Taufe

[375] Taufe (die) ist in der christlichen Kirche die heilige Handlung, durch welche vermittels des äußern Zeichens des Wassers der Täufling auf das Bekenntniß von Vater, Sohn und Geist feierlich geweiht und in den Bund der Christenheit aufgenommen wird. Als ein Sacrament beruht sie auf dem Worte göttlicher Einsetzung und verheißt unter einem äußern Zeichen die Wirkung einer unsichtbaren Gabe der Gnade Gottes, die Vergebung der Sünden und ewiges Leben. Die Verbindung der verheißenen Gnadengabe mit dem Wasser ist eine geheimnißvolle, aber diese ist wirklich vorhanden, wird aber nur vom Glauben empfangen, der dem verheißenden Worte Gottes im Wasser trauet, und je mehr der Glaube durch tägliche Buße und Erneuerung wächst, um so mehr geht die religiöse Bedeutung der Taufe in Erfüllung.

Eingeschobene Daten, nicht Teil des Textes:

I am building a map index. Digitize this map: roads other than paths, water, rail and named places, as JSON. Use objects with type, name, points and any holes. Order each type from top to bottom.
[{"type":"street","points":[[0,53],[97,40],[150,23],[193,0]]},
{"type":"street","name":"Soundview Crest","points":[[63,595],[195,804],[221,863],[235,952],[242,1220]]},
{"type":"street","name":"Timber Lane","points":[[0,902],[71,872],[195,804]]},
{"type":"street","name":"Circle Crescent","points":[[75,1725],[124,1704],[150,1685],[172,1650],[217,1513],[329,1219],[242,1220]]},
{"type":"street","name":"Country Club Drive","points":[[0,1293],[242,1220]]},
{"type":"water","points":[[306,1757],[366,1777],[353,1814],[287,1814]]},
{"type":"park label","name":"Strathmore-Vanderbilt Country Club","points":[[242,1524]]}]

Der Getaufte ist darum als solcher nicht schon selig und heilig mit einem Mal, sondern Gott verheißt und versiegelt es, daß er es werden soll, und eignet durch das Wasser der Taufe ihm diese Verheißung zu, indem er ihn aufnimmt in seinen Gnadenbund mit der ganzen Gemeinde der Gläubigen; der Täufling gelobt aber wiederum an seinem Theil, mit gutem Gewissen und rechter Treue seinem Gott zu leben und Alles zu halten, was Christus den Seinen geboten hat. So wird die Taufe ein Bund zwischen Gott und dem Menschen und wer da glaubt und getauft wird, der wird selig werden. Diese Bedeutung hat die Taufe, einige Sekten ausgenommen, bei den verschiedenen Bekennern des Christenthums, und die unten näher zu bezeichnenden [375] Abweichungen einzelner Kirchen betreffen das Aeußerliche. Doch wird bei den Katholiken der Taufe, wie auch den übrigen Sacramenten, eine von dem Glauben unabhängige Gnadenwirkung beigelegt.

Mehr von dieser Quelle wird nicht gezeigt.